You’ve probably heard about Data Science, Machine Learning, AI and all those cool buzzwords. You have heard that some of those technologies can help you use your data to predict the future: forecast your demand, avoid fraud and recommend products to customers. It’s great that you are thinking about starting one of these projects.
Most of the times teams start thinking about the how. They focus on the algorithm, on which kind of problem they are trying to solve. Is this a classification problem, clustering or regression? This might bring some undesirable results to the project. The team may optimize the how but forget about the fuel that makes it all run: data.
Before starting you should work on a Data Quality report. It does not needs to be very complex but it needs to answer the following questions:
- Can I trust this data?: Do you know where this data comes from? How was it collected? How much human intervention has it gone through? Is it external or from one of my own systems?

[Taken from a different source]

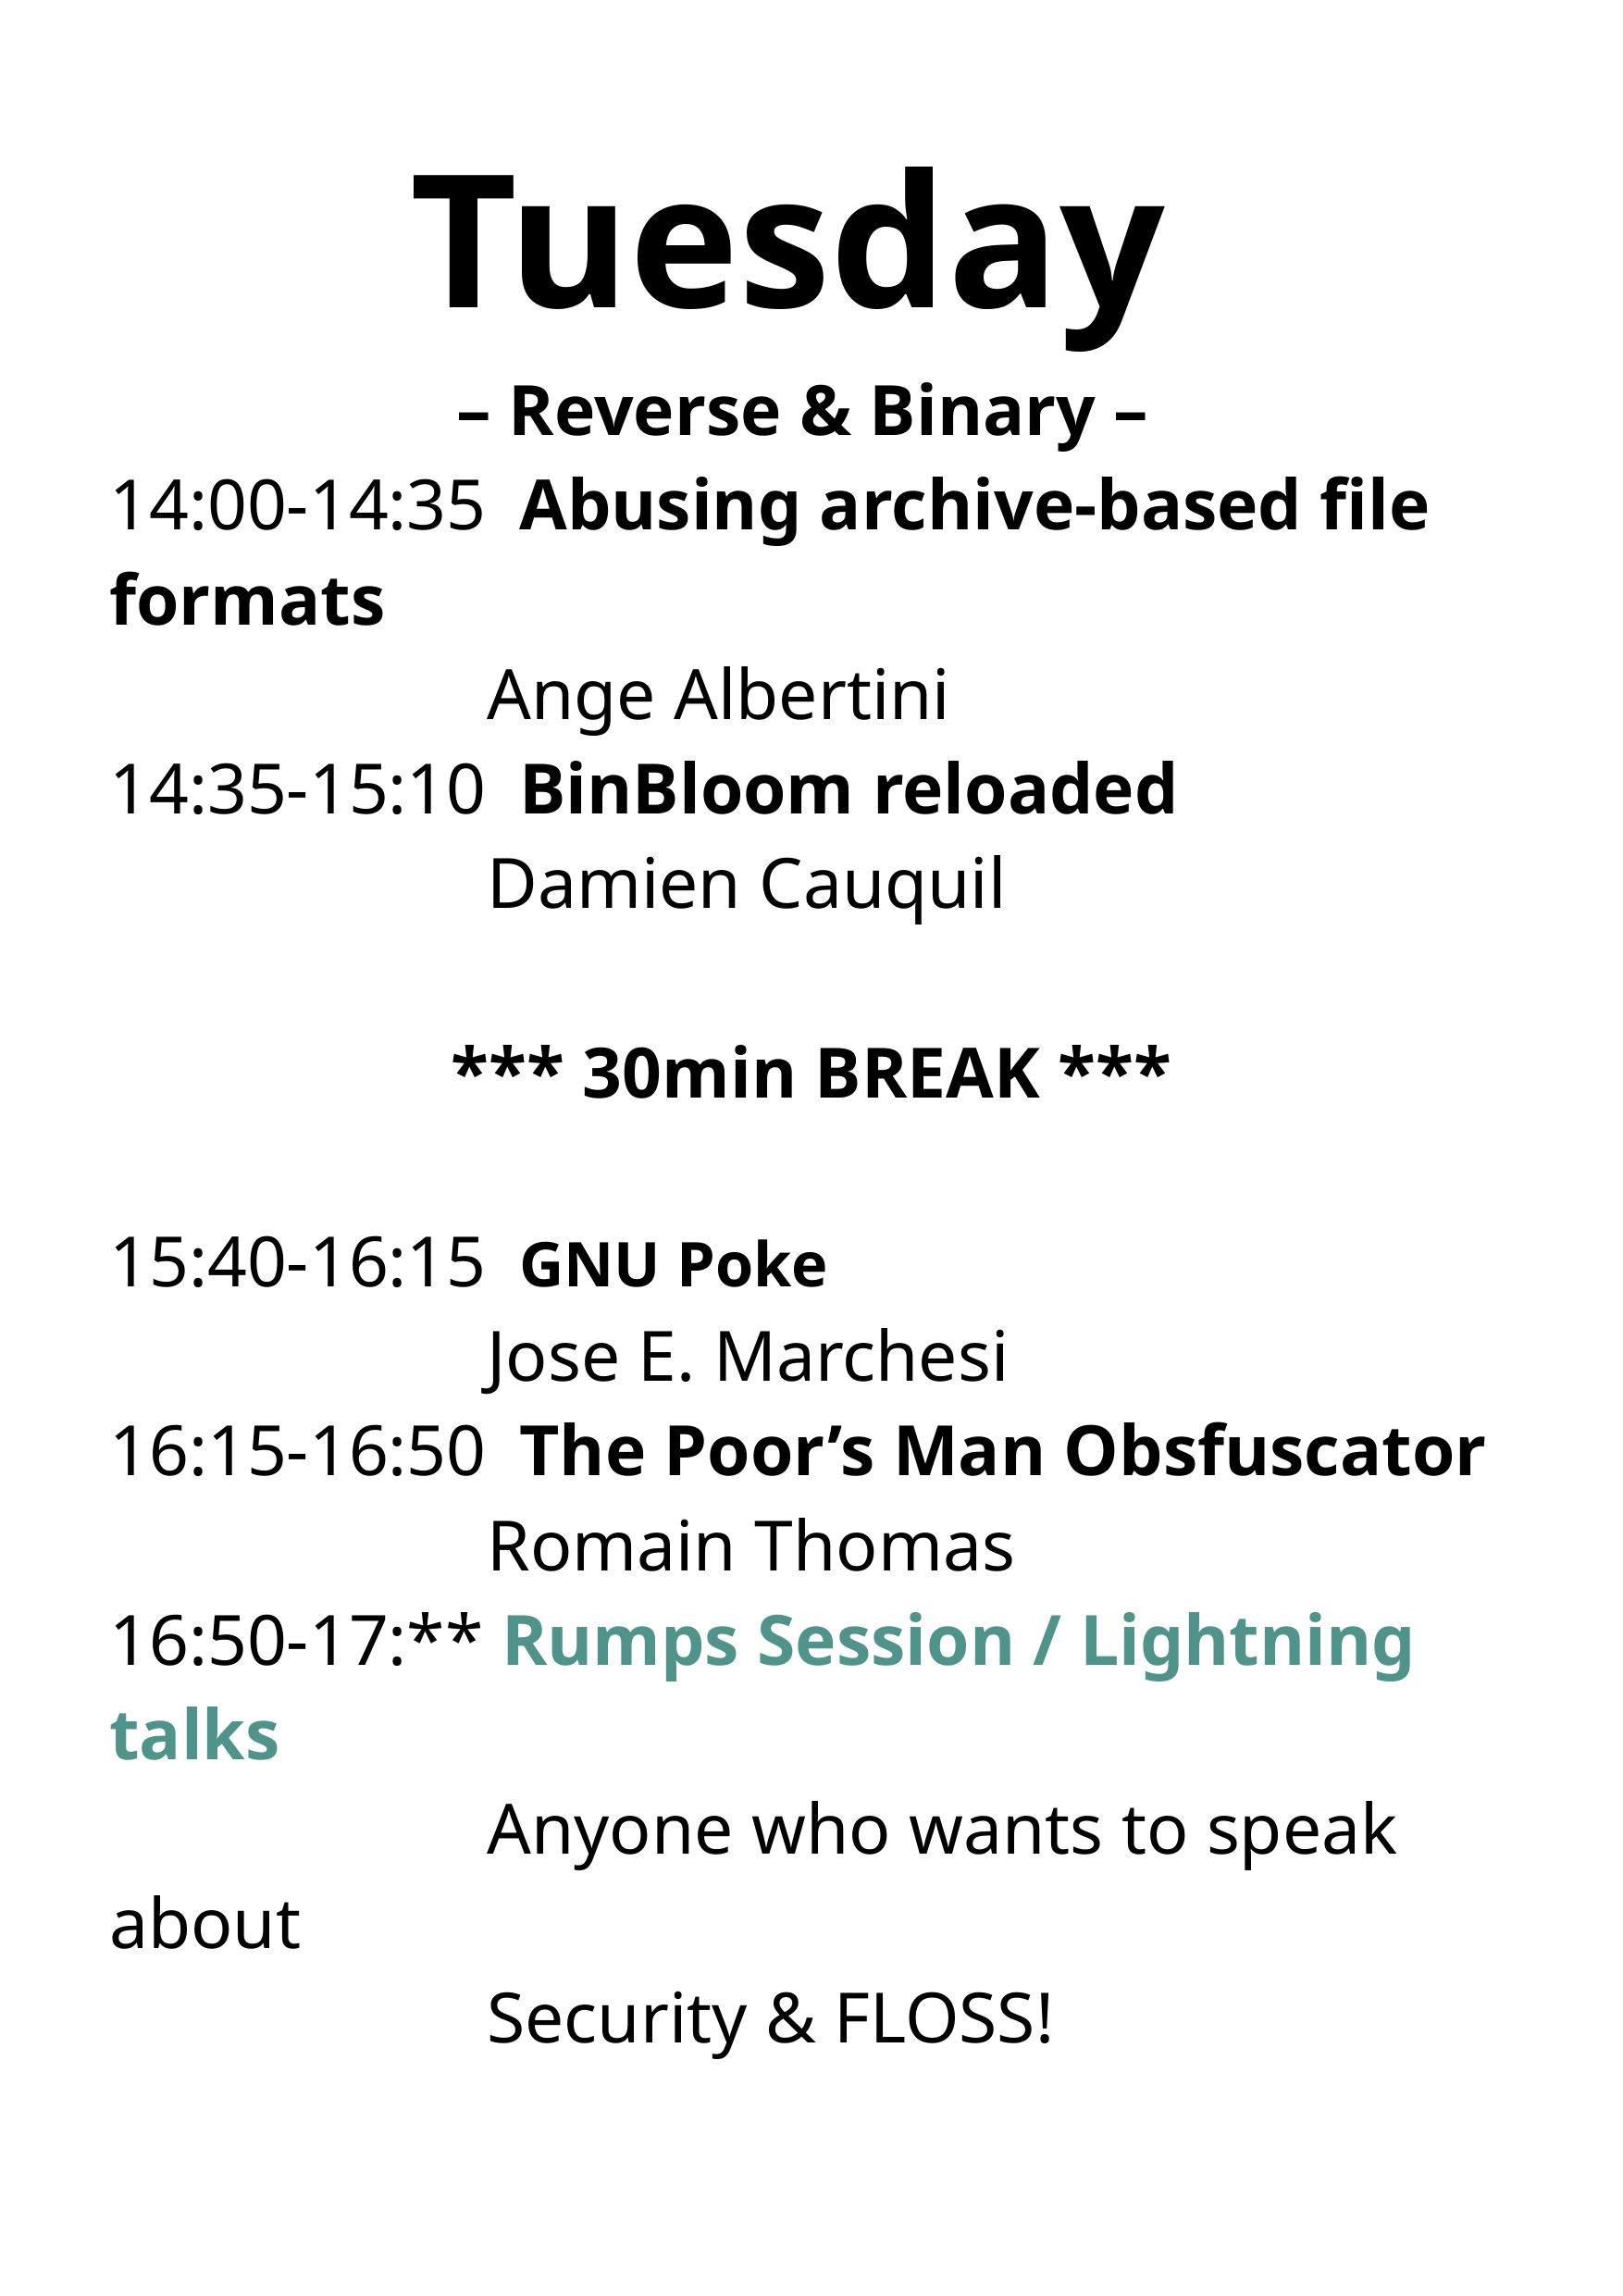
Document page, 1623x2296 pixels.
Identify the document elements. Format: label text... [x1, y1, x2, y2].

- Do someone on the team understand this data?: Are we sure we know the unit of measurements this data should have? Does the frequency makes sense for the kind of problem we are trying to solve? Can somebody tell if an specific data point is off the charts? (Imagine having a negative number on a sales table)
- Is the data good? There are lots of frameworks to evaluate this, but you can start with simple questions. Do I have a lot of empty rows? Do I have a lot of repeated data? Are the data types correct for all my dataset.
Once you are able to answer this three group of questions you will be in a better position to start your project. During this excercise you might find that you wont be able to use some of the data or asking around you might found about new data the you haven’t event thought about.